Do you remember looking forward to the special day in the Church where you receive palms? What do those palms actually mean?
Palm Sunday is an event in the Church that commemorates Jesus’ entrance into Jerusalem. This is always celebrated on the Sunday before Easter Sunday. In many Christian Churches, worship services include a procession with palms. The palms actually represent the palm branches that the people scattered all over the ground that Jesus rode into Jerusalem on. According to the Gospels, Jesus Christ rode a donkey into Jerusalem, and the celebrating people there laid down their cloaks and small branches of trees in front of him.

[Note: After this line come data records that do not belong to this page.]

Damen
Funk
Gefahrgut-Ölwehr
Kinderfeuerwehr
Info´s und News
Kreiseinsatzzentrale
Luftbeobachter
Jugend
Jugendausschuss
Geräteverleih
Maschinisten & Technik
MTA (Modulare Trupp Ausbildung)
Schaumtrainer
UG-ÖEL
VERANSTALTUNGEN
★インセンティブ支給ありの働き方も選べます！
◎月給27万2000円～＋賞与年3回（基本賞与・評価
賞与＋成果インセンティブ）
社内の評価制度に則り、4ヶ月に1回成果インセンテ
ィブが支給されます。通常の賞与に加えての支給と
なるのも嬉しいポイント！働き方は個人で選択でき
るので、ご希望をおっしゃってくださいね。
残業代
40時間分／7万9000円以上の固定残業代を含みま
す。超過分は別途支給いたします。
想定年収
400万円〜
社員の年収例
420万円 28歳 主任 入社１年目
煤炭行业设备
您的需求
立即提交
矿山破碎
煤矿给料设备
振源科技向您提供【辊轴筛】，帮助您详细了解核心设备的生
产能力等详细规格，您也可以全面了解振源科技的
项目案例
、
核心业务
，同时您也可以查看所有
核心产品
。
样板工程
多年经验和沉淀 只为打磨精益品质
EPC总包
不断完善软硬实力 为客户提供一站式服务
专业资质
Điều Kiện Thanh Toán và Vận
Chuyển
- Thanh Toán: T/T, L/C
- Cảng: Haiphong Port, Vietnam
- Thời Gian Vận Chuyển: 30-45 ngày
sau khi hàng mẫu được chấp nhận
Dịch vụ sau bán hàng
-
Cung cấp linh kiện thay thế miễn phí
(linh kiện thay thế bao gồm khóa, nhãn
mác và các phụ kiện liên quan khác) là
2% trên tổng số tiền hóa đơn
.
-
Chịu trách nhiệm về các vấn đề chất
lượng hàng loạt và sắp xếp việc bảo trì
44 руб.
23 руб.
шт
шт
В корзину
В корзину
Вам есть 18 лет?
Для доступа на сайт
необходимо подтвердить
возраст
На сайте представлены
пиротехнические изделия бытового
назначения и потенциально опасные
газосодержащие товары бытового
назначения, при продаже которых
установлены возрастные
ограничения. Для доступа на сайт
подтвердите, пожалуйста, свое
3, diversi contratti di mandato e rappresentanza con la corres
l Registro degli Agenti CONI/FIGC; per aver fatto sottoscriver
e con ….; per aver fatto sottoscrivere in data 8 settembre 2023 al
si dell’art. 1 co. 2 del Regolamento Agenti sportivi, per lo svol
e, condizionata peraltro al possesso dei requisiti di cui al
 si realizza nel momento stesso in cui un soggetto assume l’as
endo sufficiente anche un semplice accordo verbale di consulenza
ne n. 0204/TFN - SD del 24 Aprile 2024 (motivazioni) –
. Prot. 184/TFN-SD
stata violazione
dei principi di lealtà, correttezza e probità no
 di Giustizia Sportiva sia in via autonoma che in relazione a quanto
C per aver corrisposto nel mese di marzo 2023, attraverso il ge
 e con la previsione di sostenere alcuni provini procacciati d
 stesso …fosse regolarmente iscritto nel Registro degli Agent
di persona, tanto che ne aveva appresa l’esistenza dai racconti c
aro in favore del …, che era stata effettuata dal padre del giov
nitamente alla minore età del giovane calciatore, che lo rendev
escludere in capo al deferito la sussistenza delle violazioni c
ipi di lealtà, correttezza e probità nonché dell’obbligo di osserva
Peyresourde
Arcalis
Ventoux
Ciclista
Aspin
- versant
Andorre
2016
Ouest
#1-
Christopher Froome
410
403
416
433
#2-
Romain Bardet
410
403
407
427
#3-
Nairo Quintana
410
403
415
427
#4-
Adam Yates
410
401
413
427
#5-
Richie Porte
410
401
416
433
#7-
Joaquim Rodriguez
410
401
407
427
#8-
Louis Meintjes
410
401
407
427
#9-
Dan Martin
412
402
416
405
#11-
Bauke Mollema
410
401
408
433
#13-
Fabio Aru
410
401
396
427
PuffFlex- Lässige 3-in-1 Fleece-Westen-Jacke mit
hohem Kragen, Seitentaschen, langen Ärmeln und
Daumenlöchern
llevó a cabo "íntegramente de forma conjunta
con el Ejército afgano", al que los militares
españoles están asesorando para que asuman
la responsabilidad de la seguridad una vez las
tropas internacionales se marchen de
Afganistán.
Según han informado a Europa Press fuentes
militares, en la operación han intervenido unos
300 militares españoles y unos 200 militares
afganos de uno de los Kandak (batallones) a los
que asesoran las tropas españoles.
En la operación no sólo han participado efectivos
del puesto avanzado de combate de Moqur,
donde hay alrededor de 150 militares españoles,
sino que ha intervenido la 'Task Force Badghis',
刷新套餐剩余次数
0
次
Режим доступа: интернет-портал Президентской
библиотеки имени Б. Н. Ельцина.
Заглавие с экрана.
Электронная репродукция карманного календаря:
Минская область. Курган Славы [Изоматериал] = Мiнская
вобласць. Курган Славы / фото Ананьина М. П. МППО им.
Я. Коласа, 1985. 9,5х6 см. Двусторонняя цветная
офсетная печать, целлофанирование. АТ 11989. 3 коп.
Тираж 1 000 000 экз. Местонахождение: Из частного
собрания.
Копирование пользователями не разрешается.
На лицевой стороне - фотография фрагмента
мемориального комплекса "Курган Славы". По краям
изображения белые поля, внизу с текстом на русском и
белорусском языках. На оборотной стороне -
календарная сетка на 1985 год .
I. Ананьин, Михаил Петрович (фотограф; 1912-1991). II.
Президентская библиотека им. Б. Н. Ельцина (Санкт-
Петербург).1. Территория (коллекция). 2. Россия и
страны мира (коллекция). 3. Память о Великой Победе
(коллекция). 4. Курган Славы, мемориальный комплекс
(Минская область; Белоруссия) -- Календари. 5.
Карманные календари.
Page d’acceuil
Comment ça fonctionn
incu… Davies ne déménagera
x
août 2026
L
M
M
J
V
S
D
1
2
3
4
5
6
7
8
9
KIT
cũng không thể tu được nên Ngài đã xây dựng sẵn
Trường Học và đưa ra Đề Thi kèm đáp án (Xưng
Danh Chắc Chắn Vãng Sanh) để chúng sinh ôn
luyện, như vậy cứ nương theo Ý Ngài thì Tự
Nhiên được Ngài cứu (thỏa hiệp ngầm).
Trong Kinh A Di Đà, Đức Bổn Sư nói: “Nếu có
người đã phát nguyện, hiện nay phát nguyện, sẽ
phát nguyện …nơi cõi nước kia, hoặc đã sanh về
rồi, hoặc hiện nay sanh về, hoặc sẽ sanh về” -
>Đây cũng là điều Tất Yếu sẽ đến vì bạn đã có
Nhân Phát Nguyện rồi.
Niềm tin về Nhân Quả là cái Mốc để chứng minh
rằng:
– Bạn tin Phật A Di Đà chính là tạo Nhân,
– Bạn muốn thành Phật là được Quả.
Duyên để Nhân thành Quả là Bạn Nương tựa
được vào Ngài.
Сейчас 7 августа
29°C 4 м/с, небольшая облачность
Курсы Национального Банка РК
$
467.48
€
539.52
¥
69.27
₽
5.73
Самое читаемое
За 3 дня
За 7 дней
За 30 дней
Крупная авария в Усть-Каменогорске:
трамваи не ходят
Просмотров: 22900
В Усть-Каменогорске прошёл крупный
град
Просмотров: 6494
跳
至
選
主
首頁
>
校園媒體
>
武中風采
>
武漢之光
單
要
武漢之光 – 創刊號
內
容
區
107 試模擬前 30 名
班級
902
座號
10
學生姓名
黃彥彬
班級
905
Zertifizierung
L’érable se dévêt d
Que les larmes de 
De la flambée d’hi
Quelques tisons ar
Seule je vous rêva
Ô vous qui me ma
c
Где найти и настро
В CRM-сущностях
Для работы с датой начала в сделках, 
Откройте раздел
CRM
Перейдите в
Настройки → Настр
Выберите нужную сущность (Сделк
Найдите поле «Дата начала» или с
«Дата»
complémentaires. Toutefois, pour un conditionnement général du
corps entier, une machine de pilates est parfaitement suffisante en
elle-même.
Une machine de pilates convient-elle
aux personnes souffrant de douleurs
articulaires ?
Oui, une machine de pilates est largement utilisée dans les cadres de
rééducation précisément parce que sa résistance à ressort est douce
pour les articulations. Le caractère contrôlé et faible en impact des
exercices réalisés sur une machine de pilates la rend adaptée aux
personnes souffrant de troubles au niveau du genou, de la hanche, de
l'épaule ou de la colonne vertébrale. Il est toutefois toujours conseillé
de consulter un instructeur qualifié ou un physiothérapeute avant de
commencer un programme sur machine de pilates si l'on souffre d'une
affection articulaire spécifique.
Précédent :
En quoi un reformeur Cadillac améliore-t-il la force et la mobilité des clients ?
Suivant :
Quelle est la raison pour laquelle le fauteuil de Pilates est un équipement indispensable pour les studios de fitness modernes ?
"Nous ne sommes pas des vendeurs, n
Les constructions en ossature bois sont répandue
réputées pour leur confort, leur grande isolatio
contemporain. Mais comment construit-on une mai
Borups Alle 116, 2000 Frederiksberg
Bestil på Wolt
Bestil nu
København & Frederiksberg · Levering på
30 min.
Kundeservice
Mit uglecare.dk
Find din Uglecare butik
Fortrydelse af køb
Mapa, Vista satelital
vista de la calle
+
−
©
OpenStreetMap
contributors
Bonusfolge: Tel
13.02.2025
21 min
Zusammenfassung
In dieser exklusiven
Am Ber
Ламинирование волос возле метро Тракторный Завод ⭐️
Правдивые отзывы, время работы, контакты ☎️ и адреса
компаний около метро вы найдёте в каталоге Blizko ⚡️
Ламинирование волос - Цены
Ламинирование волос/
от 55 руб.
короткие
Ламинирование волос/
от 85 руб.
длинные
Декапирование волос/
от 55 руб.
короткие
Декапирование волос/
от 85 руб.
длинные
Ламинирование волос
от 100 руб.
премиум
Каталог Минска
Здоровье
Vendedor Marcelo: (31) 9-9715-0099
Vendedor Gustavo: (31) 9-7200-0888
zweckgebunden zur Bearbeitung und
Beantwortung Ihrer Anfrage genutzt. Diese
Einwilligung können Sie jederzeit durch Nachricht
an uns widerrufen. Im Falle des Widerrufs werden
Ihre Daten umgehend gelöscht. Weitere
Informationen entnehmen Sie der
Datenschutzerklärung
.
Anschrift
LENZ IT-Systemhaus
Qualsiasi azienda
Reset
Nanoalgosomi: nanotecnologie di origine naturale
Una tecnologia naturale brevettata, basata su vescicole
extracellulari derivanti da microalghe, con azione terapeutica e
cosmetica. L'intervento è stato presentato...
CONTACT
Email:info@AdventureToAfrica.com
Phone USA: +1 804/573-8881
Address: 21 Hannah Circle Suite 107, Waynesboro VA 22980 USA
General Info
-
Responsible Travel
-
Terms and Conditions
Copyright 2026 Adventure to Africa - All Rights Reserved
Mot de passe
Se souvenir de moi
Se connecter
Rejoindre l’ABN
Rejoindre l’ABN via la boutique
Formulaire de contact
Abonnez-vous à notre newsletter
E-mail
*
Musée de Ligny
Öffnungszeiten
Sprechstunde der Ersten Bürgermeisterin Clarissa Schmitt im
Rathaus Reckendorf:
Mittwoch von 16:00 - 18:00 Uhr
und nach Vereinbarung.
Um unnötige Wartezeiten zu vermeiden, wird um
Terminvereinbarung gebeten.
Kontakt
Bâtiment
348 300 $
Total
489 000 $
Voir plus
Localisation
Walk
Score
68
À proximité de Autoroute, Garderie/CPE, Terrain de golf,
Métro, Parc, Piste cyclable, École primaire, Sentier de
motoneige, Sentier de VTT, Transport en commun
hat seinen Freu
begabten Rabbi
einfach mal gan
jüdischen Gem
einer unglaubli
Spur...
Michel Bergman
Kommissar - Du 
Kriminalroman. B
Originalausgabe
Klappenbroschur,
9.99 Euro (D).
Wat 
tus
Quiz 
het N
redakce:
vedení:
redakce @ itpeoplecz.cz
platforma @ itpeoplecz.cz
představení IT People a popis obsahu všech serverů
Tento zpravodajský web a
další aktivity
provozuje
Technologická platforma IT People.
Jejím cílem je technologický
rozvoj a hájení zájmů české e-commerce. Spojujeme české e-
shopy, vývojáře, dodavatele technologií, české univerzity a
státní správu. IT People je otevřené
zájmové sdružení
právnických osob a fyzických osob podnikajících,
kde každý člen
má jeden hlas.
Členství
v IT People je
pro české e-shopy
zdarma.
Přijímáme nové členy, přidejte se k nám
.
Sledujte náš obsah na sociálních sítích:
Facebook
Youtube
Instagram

The symbolism of the donkey may refer to the Eastern tradition that it is an animal of peace, versus the horse, which is the animal of war. A king would have ridden a donkey to symbolize his arrival in peace. The day before Palm Sunday, people often prepare palms by knotting them into crosses in preparation for the procession on Sunday. In the Roman Catholic Church, palms are blessed with an aspergillum, which is the vessel that sprinkles Holy Water, outside the church if using palm leaves. Not only the palms are blessed with Holy Water, but the attendees of the Mass are as well. The palms are saved in many churches to be burned on Shrove Tuesday the following year to make ashes used in Ash Wednesday services. The Catholic Church considers the blessed palms to be sacramentals. The vestments are changed to red, the color of blood, which represents Jesus’ sacrifices.
Palm Sunday leads us into a special time in the Church, called Holy Week. Pictured above is an example of some of the palms used for Palm Sunday.